In the ancient near east, cosmology, cosmogony, temple building, sacral kingship, and the war against chaos are all tied together. One might validly question whether these metaphors lead to the perennial identification of enemies to war against; alternatively, one might validly ask about whether the figures in this myth don’t honestly give expression to the fact that any achieved stability is temporary, has a remainder that cannot be included, and contains the shadow of what can and inevitably will undo it.
There is a myth in the Jewish tradition, seemingly quite old, in which God makes the world by throwing a stone (the “foundation stone”) into the primordial waters of chaos in order to tame them, stabilize them, and create; from the stone, a single landmass emerges from the tamed waters, peaking at the center in a mountain, the cosmic mountain. In other Semitic versions of this myth, a temple is built by the creator god atop the cosmic mountain, a place for him to dwell; in the Jewish version of this, the “foundation stone” seems to have been the foundation of the temple as well as the world.
There are variations on this story, some involving the taming of a sea monster of various names (these having Canaanitic roots), but the basic elements of this appear in bits and pieces throughout the Hebrew Bible, as well as both Rabbinic and early Christian literature. In the basic story known from other ancient near eastern myths, the creator god goes to war against the watery forces of chaos, and secures victory. We see this in the Enuma Elish, but also in Psalm 74, where the psalmist sings
you divided the sea by your strength; / you broke the heads of the sea serpents in the waters.

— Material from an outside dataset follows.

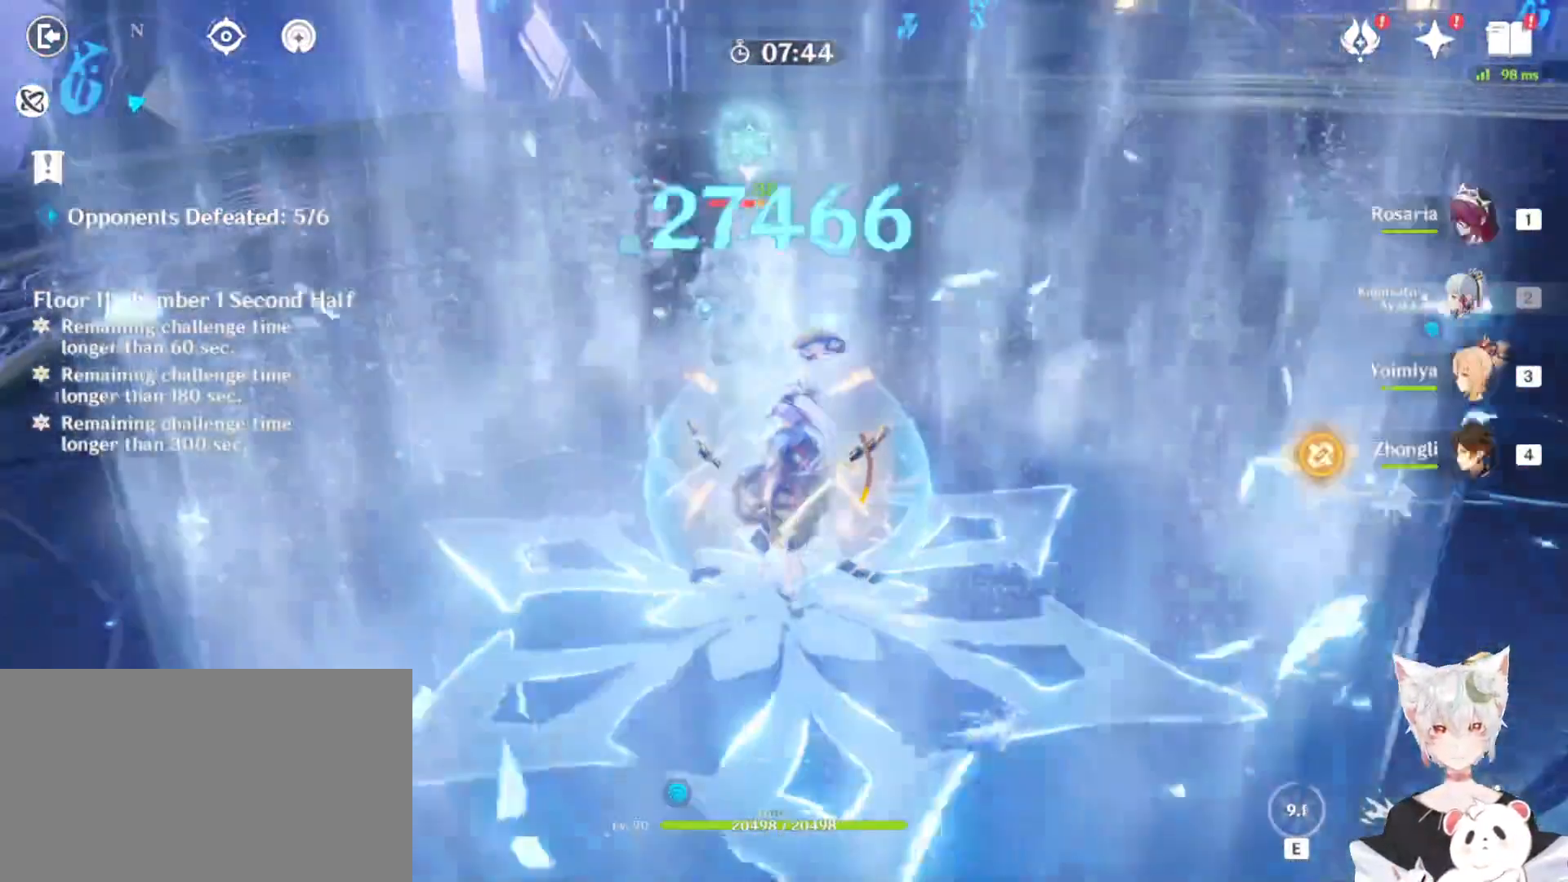
{"keys": ["1", "e"], "mouse": [], "events": [[67, "1", "down"], [200, "1", "up"], [233, "1", "down"], [500, "e", "down"]]}
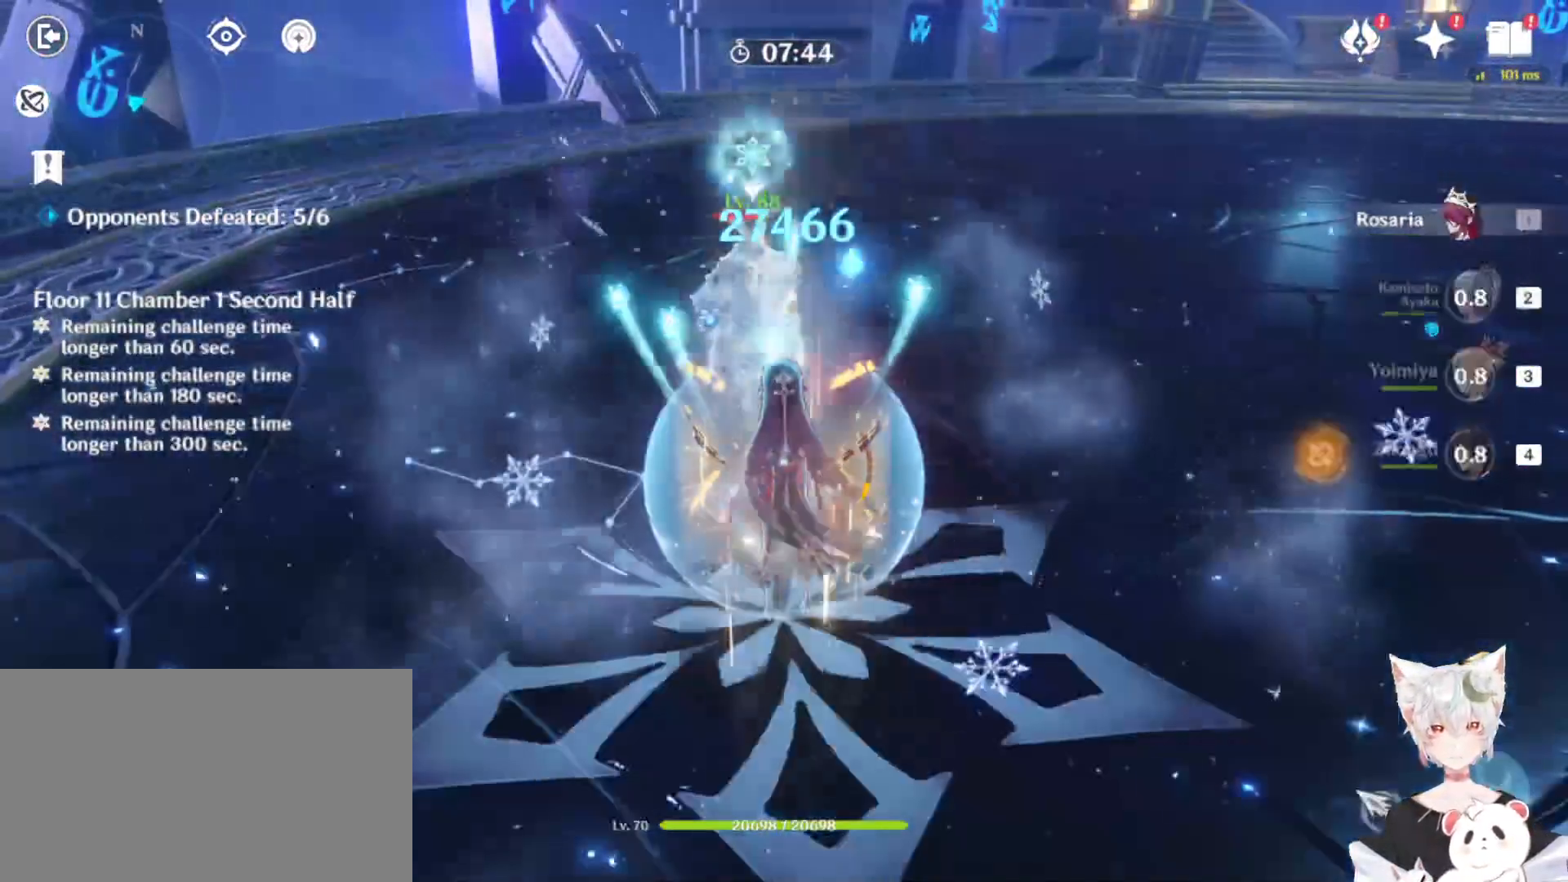
{"keys": [], "mouse": [], "events": [[33, "1", "up"], [67, "e", "up"], [167, "e", "down"], [267, "e", "up"], [367, "mouse_left", "down"], [500, "mouse_left", "up"]]}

You broke the heads of Leviathan in pieces, / and gave him as food to the people inhabiting the wilderness.
You broke open the fountain and the flood; / you dried up mighty rivers.
The sea god Yamm and the sea dragon Rahab receives a similar treatment in Job 25:12-13.
Through His power He subdued Yamm, / and in His cunning He smashed Rahab.
With His wind He bagged the Waters. / His hand cut down the elusive Serpent.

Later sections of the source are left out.